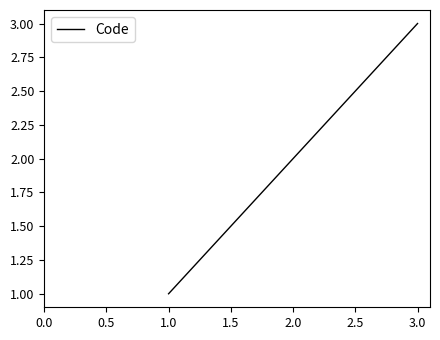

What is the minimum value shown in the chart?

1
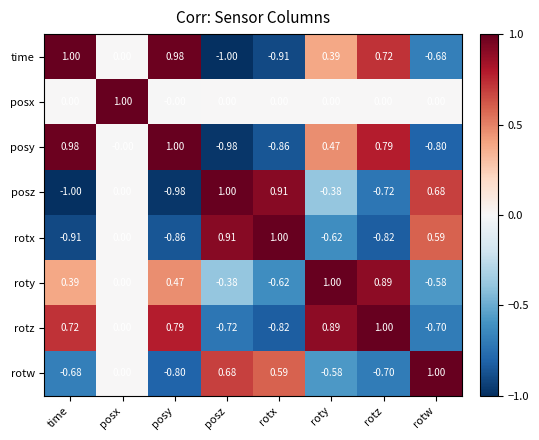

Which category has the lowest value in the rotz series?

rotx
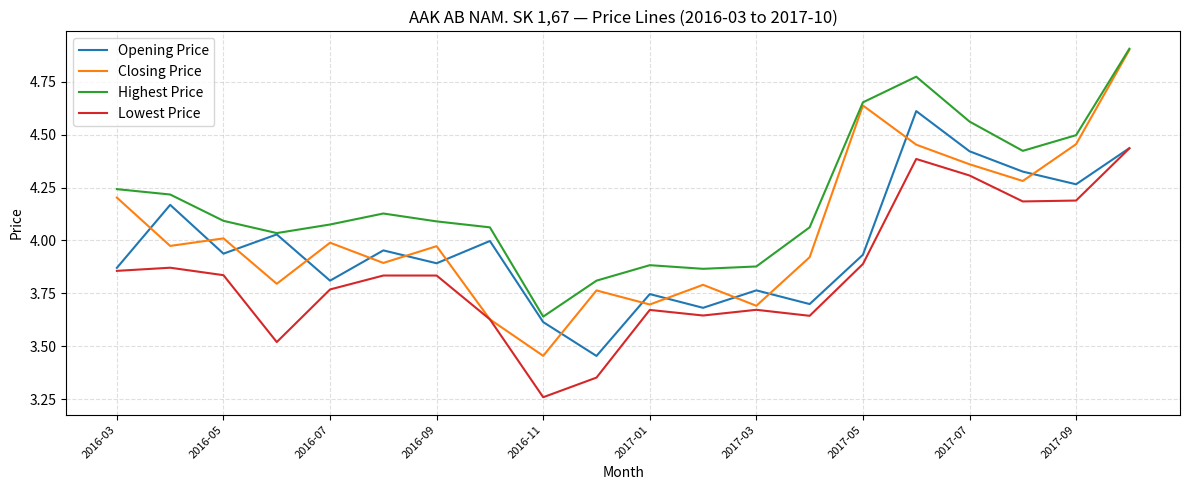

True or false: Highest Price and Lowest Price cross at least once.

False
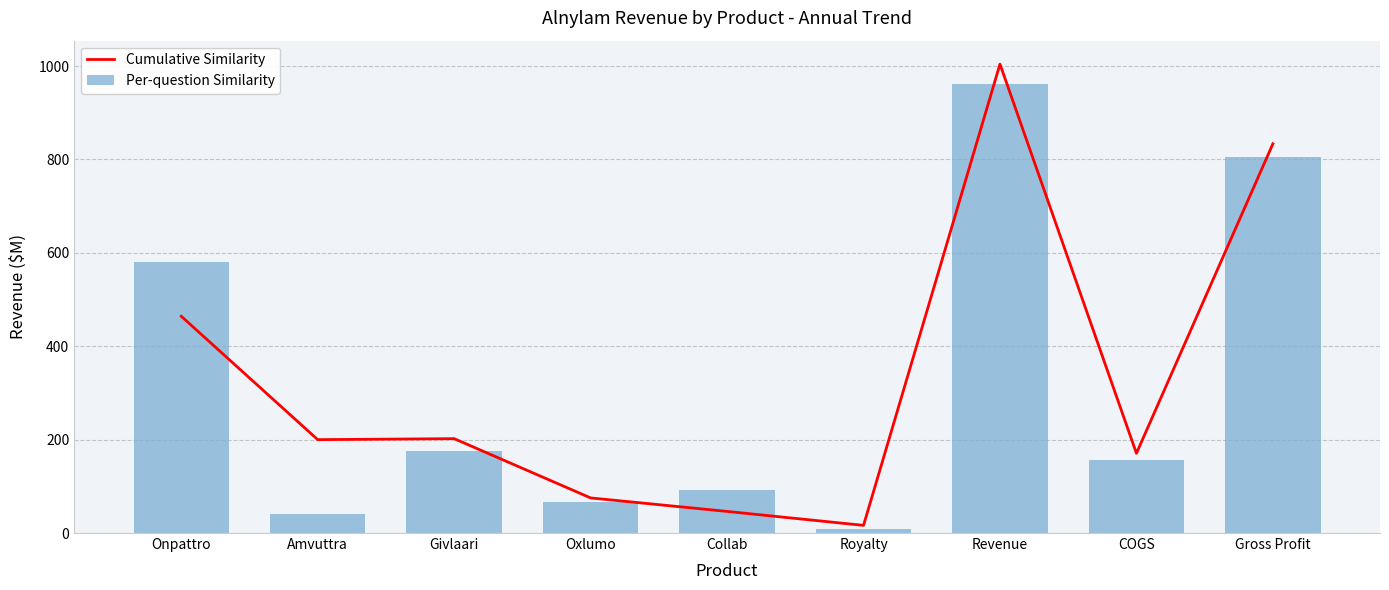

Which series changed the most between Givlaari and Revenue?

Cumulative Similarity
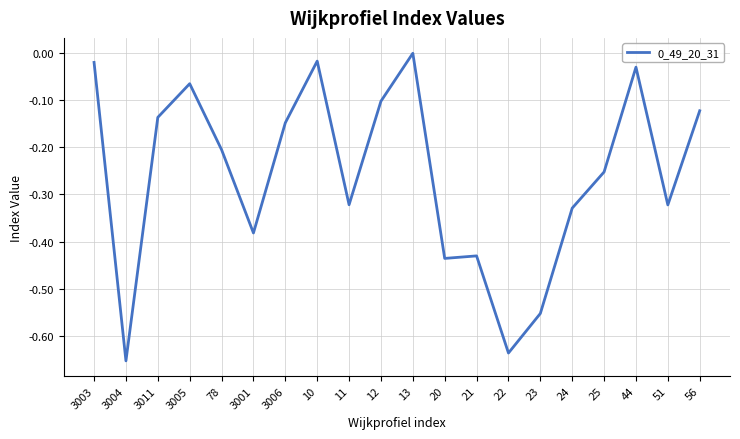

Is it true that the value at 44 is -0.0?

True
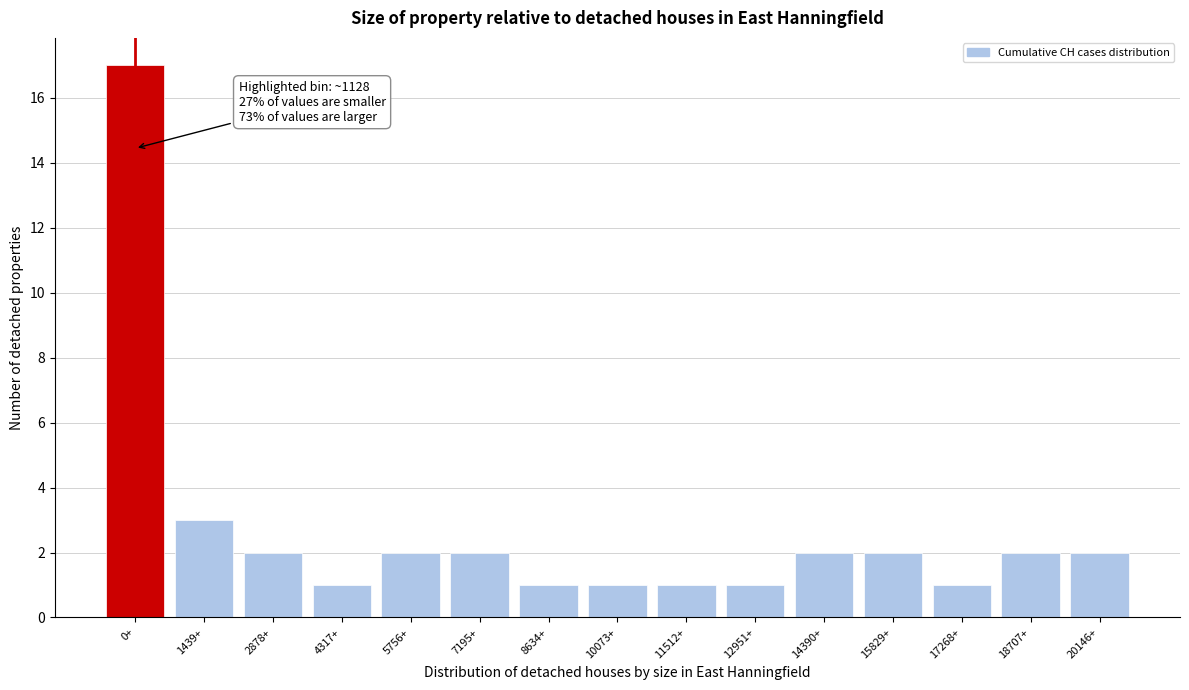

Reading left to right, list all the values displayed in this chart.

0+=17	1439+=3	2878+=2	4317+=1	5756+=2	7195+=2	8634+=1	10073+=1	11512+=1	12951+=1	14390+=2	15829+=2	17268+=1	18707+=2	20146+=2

========================================

Reproduce every entry above word for word, leaving out the pictures.

What is the minimum value shown in the chart?

1

Which category has the lowest value in the rotz series?

rotx

True or false: Highest Price and Lowest Price cross at least once.

False

Which series changed the most between Givlaari and Revenue?

Cumulative Similarity

Is it true that the value at 44 is -0.0?

True

Reading left to right, list all the values displayed in this chart.

0+=17	1439+=3	2878+=2	4317+=1	5756+=2	7195+=2	8634+=1	10073+=1	11512+=1	12951+=1	14390+=2	15829+=2	17268+=1	18707+=2	20146+=2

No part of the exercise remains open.